(Items listed in a dataset)

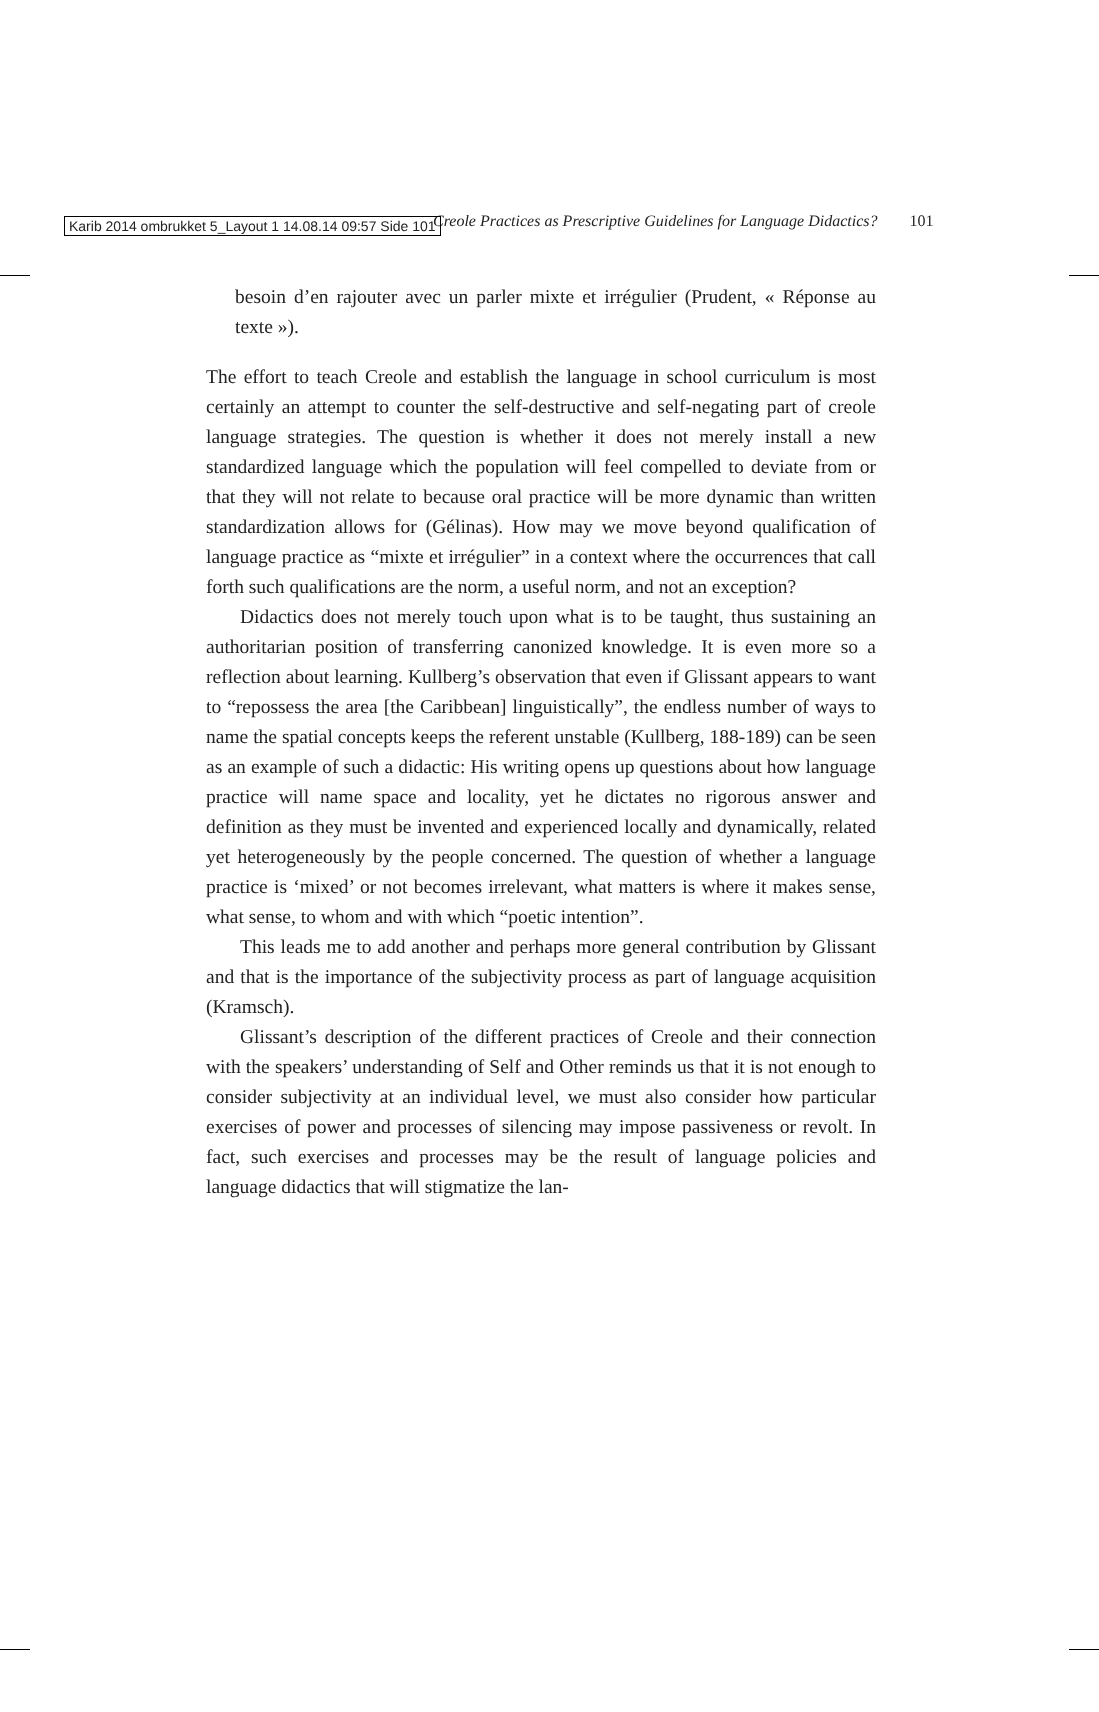Karib 2014 ombrukket 5_Layout 1 14.08.14 09:57 Side 101
Creole Practices as Prescriptive Guidelines for Language Didactics? 101
besoin d’en rajouter avec un parler mixte et irrégulier (Prudent, « Réponse au texte »).
The effort to teach Creole and establish the language in school curriculum is most certainly an attempt to counter the self-destructive and self-negating part of creole language strategies. The question is whether it does not merely install a new standardized language which the population will feel compelled to deviate from or that they will not relate to because oral practice will be more dynamic than written standardization allows for (Gélinas). How may we move beyond qualification of language practice as “mixte et irrégulier” in a context where the occurrences that call forth such qualifications are the norm, a useful norm, and not an exception?
Didactics does not merely touch upon what is to be taught, thus sustaining an authoritarian position of transferring canonized knowledge. It is even more so a reflection about learning. Kullberg’s observation that even if Glissant appears to want to “repossess the area [the Caribbean] linguistically”, the endless number of ways to name the spatial concepts keeps the referent unstable (Kullberg, 188-189) can be seen as an example of such a didactic: His writing opens up questions about how language practice will name space and locality, yet he dictates no rigorous answer and definition as they must be invented and experienced locally and dynamically, related yet heterogeneously by the people concerned. The question of whether a language practice is ‘mixed’ or not becomes irrelevant, what matters is where it makes sense, what sense, to whom and with which “poetic intention”.
This leads me to add another and perhaps more general contribution by Glissant and that is the importance of the subjectivity process as part of language acquisition (Kramsch).
Glissant’s description of the different practices of Creole and their connection with the speakers’ understanding of Self and Other reminds us that it is not enough to consider subjectivity at an individual level, we must also consider how particular exercises of power and processes of silencing may impose passiveness or revolt. In fact, such exercises and processes may be the result of language policies and language didactics that will stigmatize the lan-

*Work required*. Check each line above for the string "subjectivity" and copy every line that has it.

*Problem solution*.
This leads me to add another and perhaps more general contribution by Glissant and that is the importance of the subjectivity process as part of language acquisition (Kramsch).
Glissant’s description of the different practices of Creole and their connection with the speakers’ understanding of Self and Other reminds us that it is not enough to consider subjectivity at an individual level, we must also consider how particular exercises of power and processes of silencing may impose passiveness or revolt. In fact, such exercises and processes may be the result of language policies and language didactics that will stigmatize the lan-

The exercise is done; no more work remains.